両脇から挟むように降りてきたバイクと、その人物から放たれた言葉に意味が分からず怪訝そうな顔をするしかない。

「…兄さん?」
後ろでクリスが呟いた。
「俺は知らないぞ…っ、あと悪いけど運転が荒れる」
「りょーかいっ!えっと…、何だろう、モンスターの方くらい始末しといてやるよ」
クリスの体温が離れて、至近距離でリボルバーを回転させる音がした。
それに次いで銃声が真後ろで聞こえる。

それによって、クラウドは両脇を挟むように走行する男たちに何とか集中する事ができた。
間近から自分に向けて発砲される弾を避けるように身をかがめたとき、1つ、頬をすれすれで飛んでいった弾があった。
そして、後ろで小さな舌打ちが聞こえる。
「いた…っ、本当に当たったらどうするんだよ!!」
肩に重心がかかった。
後ろから前を覗くように身を乗り出してきたらしいクリスが、文句を言う。
少し顔を上げてみれば、白い肌理の細かい肌に紅い筋が入っている。
……………先ほどの弾が掠ったのだろう。
それを見た男たちが2人同時にあわてた。

「ぁ…っ、姉さん!」
「姉さん?」
今度はクラウドが怪訝な顔をして、呟く番だった。


  *


「もしかして、僕をだました?
やっぱり母さんと姉さんはそっちなんだろ?
…………怒鳴るなよ。
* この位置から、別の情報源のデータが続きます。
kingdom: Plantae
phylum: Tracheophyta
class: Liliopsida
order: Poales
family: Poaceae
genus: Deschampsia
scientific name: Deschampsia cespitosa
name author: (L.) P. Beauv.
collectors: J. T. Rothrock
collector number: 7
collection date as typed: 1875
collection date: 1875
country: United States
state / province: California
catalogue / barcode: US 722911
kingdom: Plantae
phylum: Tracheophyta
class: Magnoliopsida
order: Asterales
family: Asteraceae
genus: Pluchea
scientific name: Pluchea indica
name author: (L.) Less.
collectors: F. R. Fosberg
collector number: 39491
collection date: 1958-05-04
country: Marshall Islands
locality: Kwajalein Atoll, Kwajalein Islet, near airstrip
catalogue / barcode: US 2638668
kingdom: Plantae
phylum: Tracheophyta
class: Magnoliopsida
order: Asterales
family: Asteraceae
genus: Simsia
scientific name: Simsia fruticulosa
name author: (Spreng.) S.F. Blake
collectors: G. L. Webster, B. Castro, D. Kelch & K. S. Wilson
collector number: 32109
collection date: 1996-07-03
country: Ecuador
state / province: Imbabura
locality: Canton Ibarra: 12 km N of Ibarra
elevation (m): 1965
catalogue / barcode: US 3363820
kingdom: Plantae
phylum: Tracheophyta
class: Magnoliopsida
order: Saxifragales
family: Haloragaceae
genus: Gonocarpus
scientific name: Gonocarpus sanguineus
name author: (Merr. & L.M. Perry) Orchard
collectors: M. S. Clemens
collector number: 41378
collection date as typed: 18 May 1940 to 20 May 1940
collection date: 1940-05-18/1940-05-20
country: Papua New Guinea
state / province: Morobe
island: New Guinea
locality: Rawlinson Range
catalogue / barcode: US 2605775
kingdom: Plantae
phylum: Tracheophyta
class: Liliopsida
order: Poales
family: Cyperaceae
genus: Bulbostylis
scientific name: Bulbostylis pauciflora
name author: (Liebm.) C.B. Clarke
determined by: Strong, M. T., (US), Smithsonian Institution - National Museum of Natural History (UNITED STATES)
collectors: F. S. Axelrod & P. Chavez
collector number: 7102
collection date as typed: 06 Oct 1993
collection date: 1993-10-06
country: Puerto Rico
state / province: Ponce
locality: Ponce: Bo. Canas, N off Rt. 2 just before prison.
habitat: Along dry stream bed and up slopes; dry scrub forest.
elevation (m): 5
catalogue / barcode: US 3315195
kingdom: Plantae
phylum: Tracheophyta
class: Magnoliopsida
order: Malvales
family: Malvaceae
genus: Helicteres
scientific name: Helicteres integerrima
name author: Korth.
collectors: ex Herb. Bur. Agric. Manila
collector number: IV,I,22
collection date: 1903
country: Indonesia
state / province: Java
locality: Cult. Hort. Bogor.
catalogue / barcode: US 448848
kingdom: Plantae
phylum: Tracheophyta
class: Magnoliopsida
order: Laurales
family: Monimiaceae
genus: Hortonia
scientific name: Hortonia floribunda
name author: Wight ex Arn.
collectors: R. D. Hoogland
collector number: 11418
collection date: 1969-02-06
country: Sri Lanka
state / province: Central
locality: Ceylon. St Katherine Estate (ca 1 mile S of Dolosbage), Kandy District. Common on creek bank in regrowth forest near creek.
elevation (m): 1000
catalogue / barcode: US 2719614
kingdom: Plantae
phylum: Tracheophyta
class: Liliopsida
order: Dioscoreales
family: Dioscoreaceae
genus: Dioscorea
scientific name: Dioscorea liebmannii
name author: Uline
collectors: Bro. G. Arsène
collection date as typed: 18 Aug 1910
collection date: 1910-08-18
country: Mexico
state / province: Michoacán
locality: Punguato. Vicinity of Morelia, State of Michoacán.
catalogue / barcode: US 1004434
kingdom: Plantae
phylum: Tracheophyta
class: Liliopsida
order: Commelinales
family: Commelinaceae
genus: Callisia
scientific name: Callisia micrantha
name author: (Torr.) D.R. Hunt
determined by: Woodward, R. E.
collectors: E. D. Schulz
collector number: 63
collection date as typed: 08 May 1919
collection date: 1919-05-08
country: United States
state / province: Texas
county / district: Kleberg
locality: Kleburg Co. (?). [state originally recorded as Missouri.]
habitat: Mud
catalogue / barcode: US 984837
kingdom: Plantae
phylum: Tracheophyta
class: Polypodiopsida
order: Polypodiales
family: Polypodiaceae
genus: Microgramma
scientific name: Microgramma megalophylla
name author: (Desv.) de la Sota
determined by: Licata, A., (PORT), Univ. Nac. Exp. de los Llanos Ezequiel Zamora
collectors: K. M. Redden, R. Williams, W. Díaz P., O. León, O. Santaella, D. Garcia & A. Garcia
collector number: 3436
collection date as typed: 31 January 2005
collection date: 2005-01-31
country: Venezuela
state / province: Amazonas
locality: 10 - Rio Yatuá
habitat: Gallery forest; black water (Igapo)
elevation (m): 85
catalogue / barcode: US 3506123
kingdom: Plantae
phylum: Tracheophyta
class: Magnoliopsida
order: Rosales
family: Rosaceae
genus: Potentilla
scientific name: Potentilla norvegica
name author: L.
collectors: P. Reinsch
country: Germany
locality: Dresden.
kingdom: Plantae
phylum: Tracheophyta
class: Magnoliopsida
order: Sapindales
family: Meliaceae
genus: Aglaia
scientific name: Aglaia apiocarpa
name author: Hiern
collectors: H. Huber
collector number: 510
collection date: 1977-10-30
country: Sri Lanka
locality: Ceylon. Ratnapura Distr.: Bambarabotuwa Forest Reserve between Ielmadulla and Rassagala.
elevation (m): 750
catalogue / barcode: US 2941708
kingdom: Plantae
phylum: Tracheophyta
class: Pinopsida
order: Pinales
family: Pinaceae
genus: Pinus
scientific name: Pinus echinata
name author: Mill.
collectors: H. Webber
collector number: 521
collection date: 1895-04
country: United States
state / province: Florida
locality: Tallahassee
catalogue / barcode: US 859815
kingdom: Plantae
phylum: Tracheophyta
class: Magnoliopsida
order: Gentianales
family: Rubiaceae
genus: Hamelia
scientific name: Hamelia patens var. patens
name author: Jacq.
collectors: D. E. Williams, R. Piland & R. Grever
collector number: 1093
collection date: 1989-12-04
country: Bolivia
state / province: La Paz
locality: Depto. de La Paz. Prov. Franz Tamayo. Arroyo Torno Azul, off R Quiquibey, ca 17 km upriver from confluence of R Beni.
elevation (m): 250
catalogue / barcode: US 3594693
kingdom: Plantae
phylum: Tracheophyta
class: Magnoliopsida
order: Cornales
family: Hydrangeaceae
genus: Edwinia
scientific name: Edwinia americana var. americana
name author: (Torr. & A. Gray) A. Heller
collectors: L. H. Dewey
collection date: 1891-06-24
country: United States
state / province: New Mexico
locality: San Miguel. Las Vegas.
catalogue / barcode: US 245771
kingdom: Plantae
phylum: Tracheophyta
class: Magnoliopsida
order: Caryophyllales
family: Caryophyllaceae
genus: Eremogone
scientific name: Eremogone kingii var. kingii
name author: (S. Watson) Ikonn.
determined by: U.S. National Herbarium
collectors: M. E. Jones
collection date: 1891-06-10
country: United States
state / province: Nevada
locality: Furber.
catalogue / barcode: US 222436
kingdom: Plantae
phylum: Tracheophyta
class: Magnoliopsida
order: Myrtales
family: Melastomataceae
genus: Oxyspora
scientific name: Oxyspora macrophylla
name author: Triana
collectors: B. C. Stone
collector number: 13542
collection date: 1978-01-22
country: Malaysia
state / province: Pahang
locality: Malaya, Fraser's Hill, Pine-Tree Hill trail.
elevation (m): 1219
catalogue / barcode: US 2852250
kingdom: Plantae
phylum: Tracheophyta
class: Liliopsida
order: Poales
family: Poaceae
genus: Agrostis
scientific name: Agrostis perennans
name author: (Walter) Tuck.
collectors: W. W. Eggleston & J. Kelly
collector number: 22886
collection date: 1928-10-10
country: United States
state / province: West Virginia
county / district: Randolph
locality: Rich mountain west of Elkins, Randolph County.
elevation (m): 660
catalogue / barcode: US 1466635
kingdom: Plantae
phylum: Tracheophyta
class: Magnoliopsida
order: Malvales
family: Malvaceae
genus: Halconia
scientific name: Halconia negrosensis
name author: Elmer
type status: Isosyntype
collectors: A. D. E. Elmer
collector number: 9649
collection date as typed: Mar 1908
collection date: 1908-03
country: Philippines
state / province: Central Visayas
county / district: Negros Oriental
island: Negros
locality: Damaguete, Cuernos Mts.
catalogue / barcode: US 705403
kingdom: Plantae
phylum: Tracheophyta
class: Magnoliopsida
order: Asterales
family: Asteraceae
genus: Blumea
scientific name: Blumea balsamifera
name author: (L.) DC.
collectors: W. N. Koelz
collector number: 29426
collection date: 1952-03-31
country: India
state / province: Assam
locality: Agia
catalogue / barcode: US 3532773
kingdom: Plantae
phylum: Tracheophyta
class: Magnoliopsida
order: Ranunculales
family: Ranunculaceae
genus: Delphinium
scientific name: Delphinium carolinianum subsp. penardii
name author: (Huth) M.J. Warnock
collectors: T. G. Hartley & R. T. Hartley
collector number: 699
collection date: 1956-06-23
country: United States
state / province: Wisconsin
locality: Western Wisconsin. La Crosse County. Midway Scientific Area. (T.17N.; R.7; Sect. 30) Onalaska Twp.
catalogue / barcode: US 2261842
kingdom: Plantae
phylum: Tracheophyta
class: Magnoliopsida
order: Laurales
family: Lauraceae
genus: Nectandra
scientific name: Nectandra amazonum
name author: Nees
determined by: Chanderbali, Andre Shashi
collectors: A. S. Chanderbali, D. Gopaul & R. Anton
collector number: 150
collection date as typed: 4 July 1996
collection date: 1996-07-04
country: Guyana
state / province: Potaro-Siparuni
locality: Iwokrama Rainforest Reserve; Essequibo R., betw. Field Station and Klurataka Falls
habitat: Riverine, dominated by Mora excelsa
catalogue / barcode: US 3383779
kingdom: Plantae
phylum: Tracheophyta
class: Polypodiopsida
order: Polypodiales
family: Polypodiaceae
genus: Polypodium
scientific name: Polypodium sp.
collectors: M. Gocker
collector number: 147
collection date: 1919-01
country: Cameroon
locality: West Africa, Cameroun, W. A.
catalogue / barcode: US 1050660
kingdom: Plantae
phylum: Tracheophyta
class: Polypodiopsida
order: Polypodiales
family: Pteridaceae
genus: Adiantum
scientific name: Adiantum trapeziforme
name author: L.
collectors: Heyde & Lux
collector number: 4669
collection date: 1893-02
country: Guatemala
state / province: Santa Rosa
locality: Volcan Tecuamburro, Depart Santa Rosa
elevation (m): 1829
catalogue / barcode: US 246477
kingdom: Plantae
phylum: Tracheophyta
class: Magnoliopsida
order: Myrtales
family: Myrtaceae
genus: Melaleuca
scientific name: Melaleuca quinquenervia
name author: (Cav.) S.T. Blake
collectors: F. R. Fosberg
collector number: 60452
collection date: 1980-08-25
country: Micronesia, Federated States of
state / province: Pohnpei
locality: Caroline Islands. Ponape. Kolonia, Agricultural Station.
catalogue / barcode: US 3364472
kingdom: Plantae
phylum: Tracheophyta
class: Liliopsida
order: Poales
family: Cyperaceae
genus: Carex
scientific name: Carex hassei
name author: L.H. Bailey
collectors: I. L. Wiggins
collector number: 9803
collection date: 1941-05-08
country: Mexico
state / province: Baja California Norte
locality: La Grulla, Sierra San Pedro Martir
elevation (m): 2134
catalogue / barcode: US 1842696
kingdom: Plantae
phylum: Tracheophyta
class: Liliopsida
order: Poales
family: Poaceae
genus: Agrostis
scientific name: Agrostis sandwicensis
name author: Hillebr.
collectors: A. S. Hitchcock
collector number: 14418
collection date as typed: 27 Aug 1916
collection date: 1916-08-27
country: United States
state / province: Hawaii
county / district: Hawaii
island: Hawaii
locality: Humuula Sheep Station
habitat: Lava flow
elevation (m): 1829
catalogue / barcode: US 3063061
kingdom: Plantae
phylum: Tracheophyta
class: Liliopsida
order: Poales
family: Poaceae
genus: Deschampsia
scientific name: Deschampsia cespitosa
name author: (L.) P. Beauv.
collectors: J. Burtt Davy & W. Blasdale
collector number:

あんたとは話したくない、社長に代わって」
短い銀髪が風になびいた。
見晴らしの良い、高台から下で好き勝手に戦闘を始める兄弟を面白そうに見つめて、カダージュは言った。
時折、酷く面倒くさそうに携帯から耳を離し、顔をしかめる。

そして兄弟の方を見たときに、その顔に初めて驚愕の表情が浮かんだ。

「姉さん!?」

それは電話の向こうの相手にも聞こえる。
カダージュは、無意識のうちに電話を切っていた。
呆然とした表情の後、顔に浮かんだのは歓喜。
カダージュは、少し離れた兄弟たちに撤収の合図を示した。